Eric Dier Chelsea Tottenham
In an ill-tempered match between Chelsea and Tottenham, referee Mark Clattenburg shows Spurs midfielder Eric Dier a yellow card, May 2, 2016.Reuters

Now, the Leicester City vs Everton game on Saturday can be a party much before kickoff. There will be no late drama, no more improbable comebacks, no more ridiculous results – Leicester City are the champions of the Premier League, after Tottenham were held to a 2-2 draw by we-shall-decide-who-will-take-over-from-us Chelsea in a pulsating, ill-tempered, tempers-fraying match at Stamford Bridge.

The Chelsea camp came into this London derby promising Spurs a real match, one they would not forget too easily. But, for the first 45 minutes, it was a game that Chelsea would want to forget, as Harry Kane, of course it was him, and Son Heung-Min gave Tottenham a 2-0 lead.

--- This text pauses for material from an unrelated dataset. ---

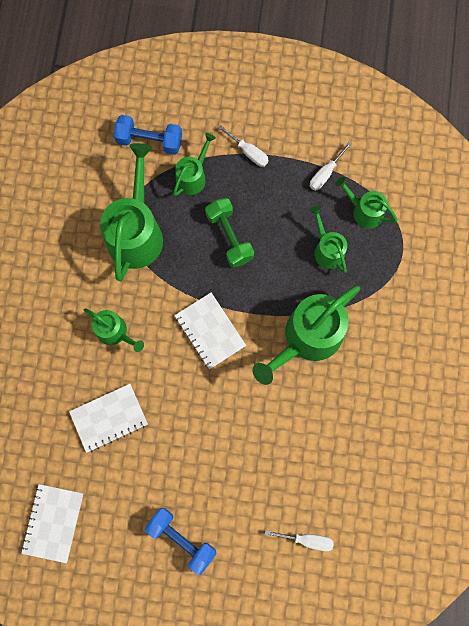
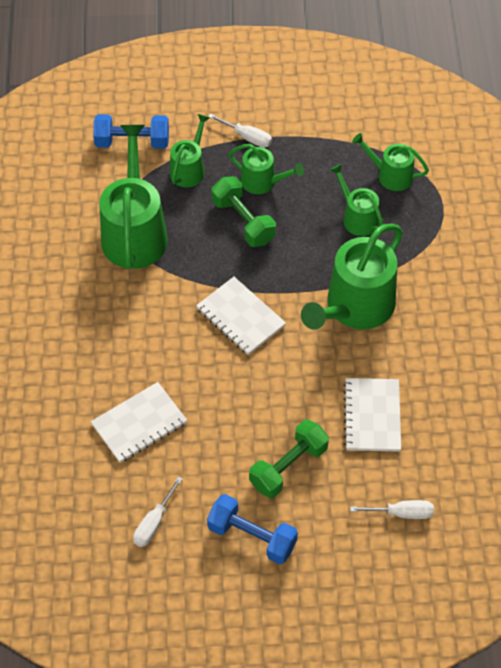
camera: 10 degrees left, 20 degrees down
(53, 522) = (93, 545): white notebook -> white notebook (372, 416)
(115, 332) = (129, 335): green watering can -> green watering can (262, 182)
(223, 480) = (288, 467): none -> green dumbbell
(325, 173) = (338, 145): white screwdriver -> white screwdriver (154, 523)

Kane was calmness personified, as he took a pass from Erik Lamela, after some good work from Christian Eriksen, to expertly shift the ball around Asmir Begovic before slotting it in.

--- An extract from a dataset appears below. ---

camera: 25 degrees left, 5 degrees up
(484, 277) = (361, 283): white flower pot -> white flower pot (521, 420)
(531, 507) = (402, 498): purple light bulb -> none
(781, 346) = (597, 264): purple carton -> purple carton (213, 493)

Eriksen was at the forefront again for Tottenham's second goal, with Son the benefactor and the smasher of the ball into the net.

But then, the likes of Cesc Fabregas and Eden Hazard, who had promised they would do everything to prevent Spurs from winning the title, woke up, realising the time was now to make an impact and have their say on who takes their place as the champions of England.

Willian lifted in a corner for Gary Cahill to control and smash the ball past Hugo Lloris to make it 2-1 on 58 minutes. Chelsea, full of confidence now and desperate to make some sort of impact on the Premier League title race, saw several half chances go astray before last season's player of the year – Hazard – who had come in for Pedro at halftime, found his scoring boots in some style.

Tempers took a trip to should-not-go-there after the equaliser, as the Tottenham players struggled to cope with the fact that their title dream was coming to an end. There were confrontations and altercations and more throughout the match, with Mark Clattenburg dishing out 12 yellow cards in total, nine of which went to Spurs players.

In the end, Mauricio Pochettino and his team could only walk back to the dressing room, and even that was not easy as tempers went out of control again in the tunnel, and wonder what might have been.

This Tottenham team, as long as they stay together and have the same manager, will be back for another title tilt, but this season was meant to be Leicester's, the most improbable winners of the Premier League era by some distance.